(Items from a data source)
· · · · · · ·
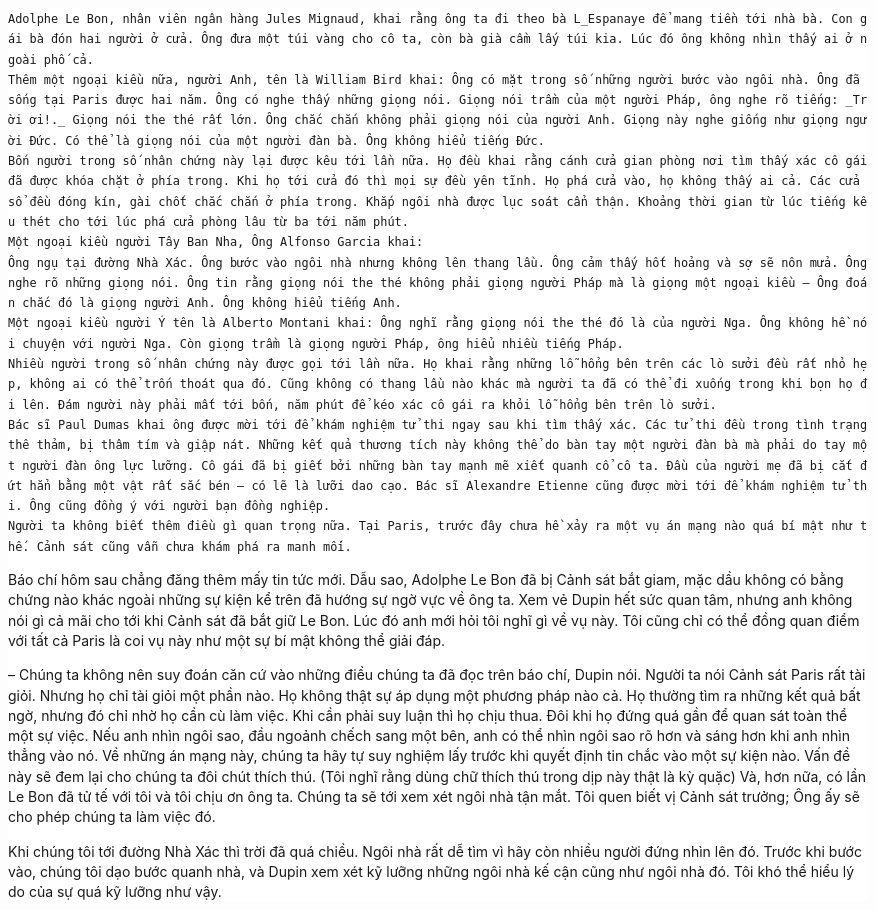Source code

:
 ```
Adolphe Le Bon, nhân viên ngân hàng Jules Mignaud, khai rằng ông ta đi theo bà L_Espanaye để mang tiền tới nhà bà. Con gái bà đón hai người ở cửa. Ông đưa một túi vàng cho cô ta, còn bà già cầm lấy túi kia. Lúc đó ông không nhìn thấy ai ở ngoài phố cả.
Thêm một ngoại kiều nữa, người Anh, tên là William Bird khai: Ông có mặt trong số những người bước vào ngôi nhà. Ông đã sống tại Paris được hai năm. Ông có nghe thấy những giọng nói. Giọng nói trầm của một người Pháp, ông nghe rõ tiếng: _Trời ơi!._ Giọng nói the thé rất lớn. Ông chắc chắn không phải giọng nói của người Anh. Giọng này nghe giống như giọng người Đức. Có thể là giọng nói của một người đàn bà. Ông không hiểu tiếng Đức.
Bốn người trong số nhân chứng này lại được kêu tới lần nữa. Họ đều khai rằng cánh cửa gian phòng nơi tìm thấy xác cô gái đã được khóa chặt ở phía trong. Khi họ tới cửa đó thì mọi sự đều yên tĩnh. Họ phá cửa vào, họ không thấy ai cả. Các cửa sổ đều đóng kín, gài chốt chắc chắn ở phía trong. Khắp ngôi nhà được lục soát cẩn thận. Khoảng thời gian từ lúc tiếng kêu thét cho tới lúc phá cửa phòng lâu từ ba tới năm phút.
Một ngoại kiều người Tây Ban Nha, Ông Alfonso Garcia khai:
Ông ngụ tại đường Nhà Xác. Ông bước vào ngôi nhà nhưng không lên thang lầu. Ông cảm thấy hốt hoảng và sợ sẽ nôn mửa. Ông nghe rõ những giọng nói. Ông tin rằng giọng nói the thé không phải giọng người Pháp mà là giọng một ngoại kiều – Ông đoán chắc đó là giọng người Anh. Ông không hiểu tiếng Anh.
Một ngoại kiều người Ý tên là Alberto Montani khai: Ông nghĩ rằng giọng nói the thé đó là của người Nga. Ông không hề nói chuyện với người Nga. Còn giọng trầm là giọng người Pháp, ông hiểu nhiều tiếng Pháp.
Nhiều người trong số nhân chứng này được gọi tới lần nữa. Họ khai rằng những lỗ hổng bên trên các lò sưởi đều rất nhỏ hẹp, không ai có thể trốn thoát qua đó. Cũng không có thang lầu nào khác mà người ta đã có thể đi xuống trong khi bọn họ đi lên. Đám người này phải mất tới bốn, năm phút để kéo xác cô gái ra khỏi lỗ hổng bên trên lò sưởi.
Bác sĩ Paul Dumas khai ông được mời tới để khám nghiệm tử thi ngay sau khi tìm thấy xác. Các tử thi đều trong tình trạng thê thảm, bị thâm tím và giập nát. Những kết quả thương tích này không thể do bàn tay một người đàn bà mà phải do tay một người đàn ông lực lưỡng. Cô gái đã bị giết bởi những bàn tay mạnh mẽ xiết quanh cổ cô ta. Đầu của người mẹ đã bị cắt đứt hẳn bằng một vật rất sắc bén – có lẽ là lưỡi dao cạo. Bác sĩ Alexandre Etienne cũng được mời tới để khám nghiệm tử thi. Ông cũng đồng ý với người bạn đồng nghiệp.
Người ta không biết thêm điều gì quan trọng nữa. Tại Paris, trước đây chưa hề xảy ra một vụ án mạng nào quá bí mật như thế. Cảnh sát cũng vẫn chưa khám phá ra manh mối.
```

Báo chí hôm sau chẳng đăng thêm mấy tin tức mới. Dẫu sao, Adolphe Le Bon đã bị Cảnh sát bắt giam, mặc dầu không có bằng chứng nào khác ngoài những sự kiện kể trên đã hướng sự ngờ vực về ông ta. Xem vẻ Dupin hết sức quan tâm, nhưng anh không nói gì cả mãi cho tới khi Cảnh sát đã bắt giữ Le Bon. Lúc đó anh mới hỏi tôi nghĩ gì về vụ này. Tôi cũng chỉ có thể đồng quan điểm với tất cả Paris là coi vụ này như một sự bí mật không thể giải đáp.

– Chúng ta không nên suy đoán căn cứ vào những điều chúng ta đã đọc trên báo chí, Dupin nói. Người ta nói Cảnh sát Paris rất tài giỏi. Nhưng họ chỉ tài giỏi một phần nào. Họ không thật sự áp dụng một phương pháp nào cả. Họ thường tìm ra những kết quả bất ngờ, nhưng đó chỉ nhờ họ cần cù làm việc. Khi cần phải suy luận thì họ chịu thua. Đôi khi họ đứng quá gần để quan sát toàn thể một sự việc. Nếu anh nhìn ngôi sao, đầu ngoảnh chếch sang một bên, anh có thể nhìn ngôi sao rõ hơn và sáng hơn khi anh nhìn thẳng vào nó. Về những án mạng này, chúng ta hãy tự suy nghiệm lấy trước khi quyết định tin chắc vào một sự kiện nào. Vấn đề này sẽ đem lại cho chúng ta đôi chút thích thú. (Tôi nghĩ rằng dùng chữ thích thú trong dịp này thật là kỳ quặc) Và, hơn nữa, có lần Le Bon đã tử tế với tôi và tôi chịu ơn ông ta. Chúng ta sẽ tới xem xét ngôi nhà tận mắt. Tôi quen biết vị Cảnh sát trưởng; Ông ấy sẽ cho phép chúng ta làm việc đó.

Khi chúng tôi tới đường Nhà Xác thì trời đã quá chiều. Ngôi nhà rất dễ tìm vì hãy còn nhiều người đứng nhìn lên đó. Trước khi bước vào, chúng tôi dạo bước quanh nhà, và Dupin xem xét kỹ lưỡng những ngôi nhà kế cận cũng như ngôi nhà đó. Tôi khó thể hiểu lý do của sự quá kỹ lưỡng như vậy.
· · · · · · ·
Directions for this task =>
A single figure must be given: how many lines of the records above include the string "kiện".

Response =>
2